И она, не отводя беспокойных глаз от «исповеди», стала быстро рассказывать, точно боясь, что я сочту «несбыточную сказку» за умышленную ложь:

– Вот есть рассказ о человеке, который никогда в жизни не пил вина, а потом, уже на склоне лет, оказался на пиру и упился до того, что разорвалось сердце. В чем тут неправда? А в том, что этот человек никогда раньше не пил. Он пил. Но не в действительности, конечно, а в мечтах, мыслях. А это опаснее. Вот и я услышала в первый раз Эдмунда и поняла, что это будто бы и не первый раз. Я будто бы узнала мой ритм…

Виктория играла и сейчас, заменив неправду умолчания неправдой обнажения, самой опасной, потому что она почти неотличима порой от искренности. Но существовала в неправде этой одна устраивавшая меня особенность: можно было в ней намыть крупицы истины. И я слушал…

– Я стала слоняться по побережью с «Собором». Эдмунд играл божественно, о нем говорили умные люди, что он понял – не умом, а… ну, интуитивно – самую суть современной жизни. Как повторял один художник, ее «аритмию». Я потом, если хотите, об этом художнике расскажу. Вот он мог бы вам хорошо объяснить, в чем была сила Эдмунда. Конечно, чтобы это понять, надо вам было бы послушать самого Эдмунда. Но он умер. Несколько дней назад. Я узнала об этом позавчера.

Лицо ее было бесстрастно, голос монотонен. Я подумал: сейчас она начнет рассказывать историю – одну из сентиментально-романтических, излюбленных в женских колониях – о том, что и в наш несентиментальный век умирают от любви. Но она жестко усмехнулась:

– Он заснул в канаве, пьяный, после дождя, умер от воспаления легких, да и раньше в чем держалась душа! Одни руки.

И она сама подняла руки, уже чуть огрубевшие от портняжной работы, подняла над воображаемым барабаном, но не ударила в него, а безвольно уронила на колени.

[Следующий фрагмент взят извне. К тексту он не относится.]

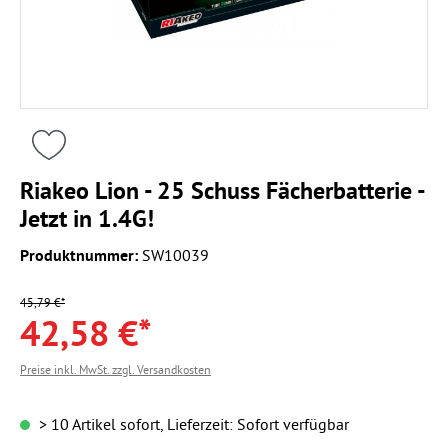
Riakeo Lion - 25 Schuss Fächerbatterie -
Jetzt in 1.4G!
Produktnummer:
SW10039
45,79 €*
42,58 €*
Preise inkl. MwSt. zzgl. Versandkosten
> 10 Artikel sofort, Lieferzeit: Sofort verfügbar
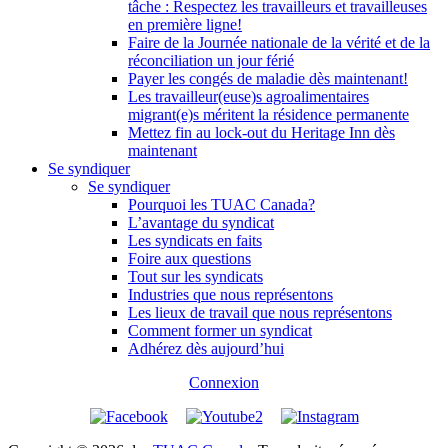
tâche : Respectez les travailleurs et travailleuses
en première ligne!
Faire de la Journée nationale de la vérité et de la
réconciliation un jour férié
Payer les congés de maladie dès maintenant!
Les travailleur(euse)s agroalimentaires
migrant(e)s méritent la résidence permanente
Mettez fin au lock-out du Heritage Inn dès
maintenant
Se syndiquer
Se syndiquer
Pourquoi les TUAC Canada?
L’avantage du syndicat
Les syndicats en faits
Foire aux questions
Tout sur les syndicats
Industries que nous représentons
Les lieux de travail que nous représentons
Comment former un syndicat
Adhérez dès aujourd’hui
Connexion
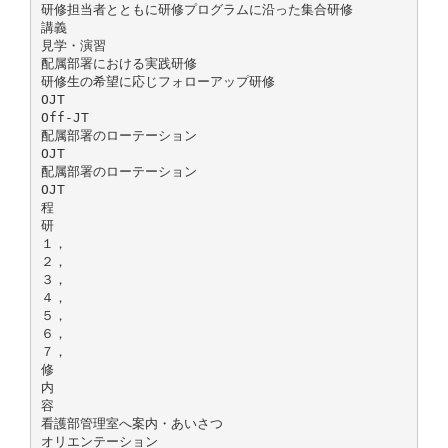
研修担当者とともに研修プログラムに沿った集合研修
講義
見学・演習
配属部署における実践研修
研修生の希望に応じフォローアップ研修
OJT
Off-JT
配属部署のローテーション
OJT
配属部署のローテーション
OJT
程
研
１，
２，
３，
４，
５，
６，
７，
修
内
容
看護部管理室へ案内・あいさつ
オリエンテーション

– Может быть, он меня и любил, если он мог любить что-то помимо джаза и вина. Однажды я твердо решила с ним расстаться. Меня тогда уже исключили из училища, но Евстигнеева верила в меня и боролась, она не хотела, чтобы я была потеряна для балета навсегда, и договорилась с театром соседнего города, что я буду у них выступать, даже билет в тот город купила на собственные деньги. Я написала ему письмо в день отъезда. Потом решила сама это письмо передать. Он меня избил, я никуда не уехала и попала в больницу. А через несколько месяцев и в тюрьму. О, если бы я уехала!

Она заплакала.

– Когда вы познакомились с Лаурой? – вернул я ее к делу.

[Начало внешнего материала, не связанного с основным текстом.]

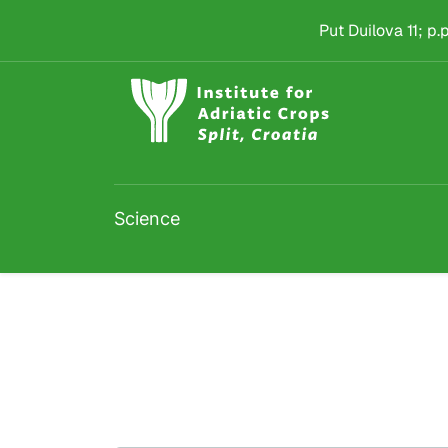
Project detail
Skip to main content
Put Duilova 11; p
Science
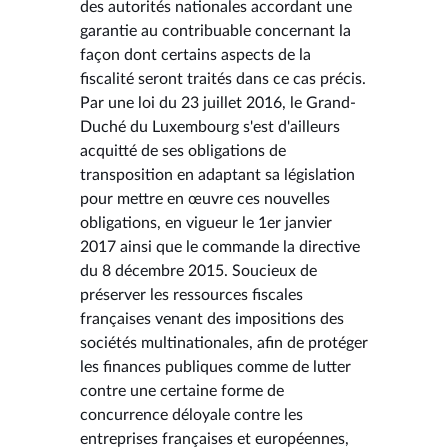
des autorités nationales accordant une
garantie au contribuable concernant la
façon dont certains aspects de la
fiscalité seront traités dans ce cas précis.
Par une loi du 23 juillet 2016, le Grand-
Duché du Luxembourg s'est d'ailleurs
acquitté de ses obligations de
transposition en adaptant sa législation
pour mettre en œuvre ces nouvelles
obligations, en vigueur le 1er janvier
2017 ainsi que le commande la directive
du 8 décembre 2015. Soucieux de
préserver les ressources fiscales
françaises venant des impositions des
sociétés multinationales, afin de protéger
les finances publiques comme de lutter
contre une certaine forme de
concurrence déloyale contre les
entreprises françaises et européennes,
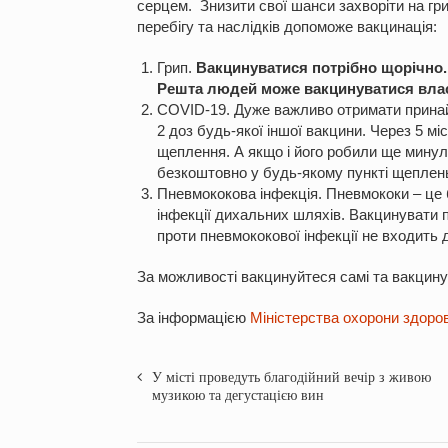
серцем. Знизити свої шанси захворіти на гри
перебігу та наслідків допоможе вакцинація:
Грип.
Вакцинуватися потрібно щорічно.
Решта людей може вакцинуватися вла
COVID-19. Дуже важливо отримати принай
2 доз будь-якої іншої вакцини. Через 5 мі
щеплення. А якщо і його робили ще минул
безкоштовно у будь-якому пункті щеплен
Пневмококова інфекція. Пневмококи – це ба
інфекції дихальних шляхів. Вакцинувати п
проти пневмококової інфекції не входить
За можливості вакцинуйтеся самі та вакцину
За інформацією
Міністерства охорони здоров
У місті проведуть благодійний вечір з живою
музикою та дегустацією вин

– Тогда же, осенью 1969 года. Она была самой красивой. Вокруг нее были артисты, художники, поэты. И Лаура тоже писала стихи. Она и пела их сама под гитару… – Виктория удивленно наморщила лоб, восстанавливая, видимо, в памяти ту осень. – Я с ума чуть не сошла от новизны, ошалела. Лаура познакомила меня с удивительными людьми. Они говорили странные вещи. Один – он, как и Лаура, участвовал в массовках на нашей киностудии или путешествовал по республике с туристами – любил все повторять: «Смысл жизни в том, чтобы балдеть. Увижу дерево – балдею; увижу дом – балдею; увижу женщину – балдею; увижу собаку – балдею…»

А второй, музыкант, все повторял поговорку, которую сам же и сочинил: «Чем меньше забот в жизни, тем больше хочешь от них уйти». Вот я тоже начала постепенно балдеть…

– Вы стали пить?

– Вино? Нет, вина почти не пила. Кофе. С утра до вечера. Кофе. Поп-музыка. И… успокоительные таблетки.

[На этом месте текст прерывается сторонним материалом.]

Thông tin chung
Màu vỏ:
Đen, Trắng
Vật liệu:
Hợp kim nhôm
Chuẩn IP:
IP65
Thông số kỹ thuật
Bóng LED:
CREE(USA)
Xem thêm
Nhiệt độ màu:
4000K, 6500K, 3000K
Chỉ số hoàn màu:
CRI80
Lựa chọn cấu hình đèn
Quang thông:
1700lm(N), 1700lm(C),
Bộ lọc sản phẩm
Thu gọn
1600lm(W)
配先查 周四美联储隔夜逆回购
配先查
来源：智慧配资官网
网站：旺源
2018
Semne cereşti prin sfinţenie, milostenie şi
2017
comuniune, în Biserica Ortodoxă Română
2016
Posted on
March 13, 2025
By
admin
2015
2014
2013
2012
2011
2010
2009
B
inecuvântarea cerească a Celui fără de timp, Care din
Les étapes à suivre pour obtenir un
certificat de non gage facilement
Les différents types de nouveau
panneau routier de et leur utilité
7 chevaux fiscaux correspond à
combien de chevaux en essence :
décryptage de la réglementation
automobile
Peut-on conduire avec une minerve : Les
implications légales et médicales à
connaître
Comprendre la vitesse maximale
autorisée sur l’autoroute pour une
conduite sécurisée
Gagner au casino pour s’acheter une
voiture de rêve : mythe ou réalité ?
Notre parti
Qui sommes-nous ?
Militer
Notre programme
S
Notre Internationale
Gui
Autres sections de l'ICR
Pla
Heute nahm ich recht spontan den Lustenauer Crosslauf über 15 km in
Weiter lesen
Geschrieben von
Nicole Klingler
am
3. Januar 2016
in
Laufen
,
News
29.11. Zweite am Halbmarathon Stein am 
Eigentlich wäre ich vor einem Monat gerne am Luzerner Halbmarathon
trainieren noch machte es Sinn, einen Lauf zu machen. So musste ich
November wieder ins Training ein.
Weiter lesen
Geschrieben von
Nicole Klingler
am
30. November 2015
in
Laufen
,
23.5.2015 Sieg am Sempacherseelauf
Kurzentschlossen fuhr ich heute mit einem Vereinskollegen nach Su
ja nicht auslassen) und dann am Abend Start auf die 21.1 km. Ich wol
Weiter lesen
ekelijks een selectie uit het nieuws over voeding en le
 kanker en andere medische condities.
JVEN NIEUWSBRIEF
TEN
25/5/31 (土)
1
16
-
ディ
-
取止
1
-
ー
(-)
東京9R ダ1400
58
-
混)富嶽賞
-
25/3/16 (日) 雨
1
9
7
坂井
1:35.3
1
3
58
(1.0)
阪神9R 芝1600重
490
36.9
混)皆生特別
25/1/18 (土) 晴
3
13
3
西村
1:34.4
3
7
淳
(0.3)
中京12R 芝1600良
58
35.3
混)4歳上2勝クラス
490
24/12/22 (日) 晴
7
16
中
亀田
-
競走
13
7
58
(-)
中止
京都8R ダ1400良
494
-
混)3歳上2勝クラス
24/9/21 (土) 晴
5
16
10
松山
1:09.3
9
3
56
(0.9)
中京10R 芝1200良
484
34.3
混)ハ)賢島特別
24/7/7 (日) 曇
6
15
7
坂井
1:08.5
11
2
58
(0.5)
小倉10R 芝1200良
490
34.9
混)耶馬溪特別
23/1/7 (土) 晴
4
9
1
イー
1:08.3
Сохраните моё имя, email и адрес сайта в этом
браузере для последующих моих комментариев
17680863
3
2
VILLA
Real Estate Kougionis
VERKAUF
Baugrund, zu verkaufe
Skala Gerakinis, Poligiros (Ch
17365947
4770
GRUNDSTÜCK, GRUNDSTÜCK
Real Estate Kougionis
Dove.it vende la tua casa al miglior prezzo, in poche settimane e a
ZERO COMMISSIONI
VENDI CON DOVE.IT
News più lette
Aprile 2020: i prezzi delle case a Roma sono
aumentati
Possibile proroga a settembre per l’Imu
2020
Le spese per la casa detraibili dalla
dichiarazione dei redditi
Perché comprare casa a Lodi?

– Это?! – удивился я, достав из кармана лекарство, казавшееся мне безобидным.

Виктория посмотрела на меня иронически.

– Вам не опасно. Не бойтесь. Опасно для тех, кто хочет балдеть. Под эту музыку. У Лауры были стихи: «Век атома, век барабана, а счастье, как раньше, обманно, судьба, как и встарь, непреклонна, век вестерна, век электрона».